== Segment start ==

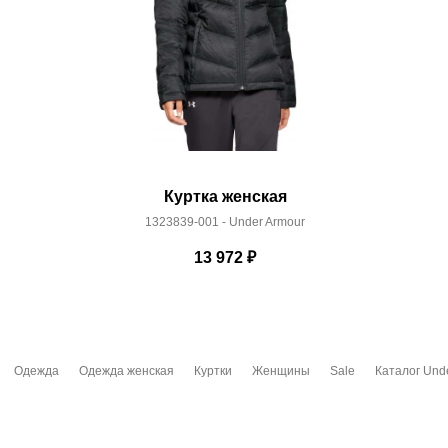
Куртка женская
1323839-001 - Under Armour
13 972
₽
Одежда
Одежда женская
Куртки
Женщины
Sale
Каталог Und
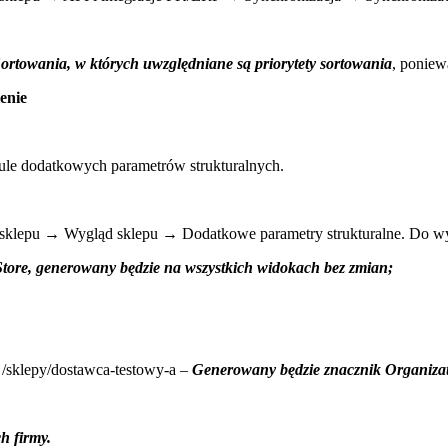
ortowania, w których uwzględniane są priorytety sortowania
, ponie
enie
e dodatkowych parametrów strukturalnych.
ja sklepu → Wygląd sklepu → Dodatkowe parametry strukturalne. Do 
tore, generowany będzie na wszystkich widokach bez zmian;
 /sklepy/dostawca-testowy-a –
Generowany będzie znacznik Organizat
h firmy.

== Segment end ==
== Segment start ==

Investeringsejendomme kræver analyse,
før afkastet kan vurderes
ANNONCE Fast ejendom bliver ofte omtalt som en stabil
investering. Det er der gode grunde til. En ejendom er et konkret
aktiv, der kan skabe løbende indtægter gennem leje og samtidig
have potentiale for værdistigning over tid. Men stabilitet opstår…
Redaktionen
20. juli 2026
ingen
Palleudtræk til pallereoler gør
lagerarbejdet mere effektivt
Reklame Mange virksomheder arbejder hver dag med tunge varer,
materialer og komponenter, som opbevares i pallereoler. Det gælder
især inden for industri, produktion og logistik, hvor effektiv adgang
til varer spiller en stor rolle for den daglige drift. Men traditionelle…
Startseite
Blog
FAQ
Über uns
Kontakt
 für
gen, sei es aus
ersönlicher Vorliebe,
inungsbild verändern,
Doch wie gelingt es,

== Segment end ==

→ TO DO
If a line in the material above holds the word "pallereoler", count it, then give the total as a bare number.

→ ANSWER BELOW
2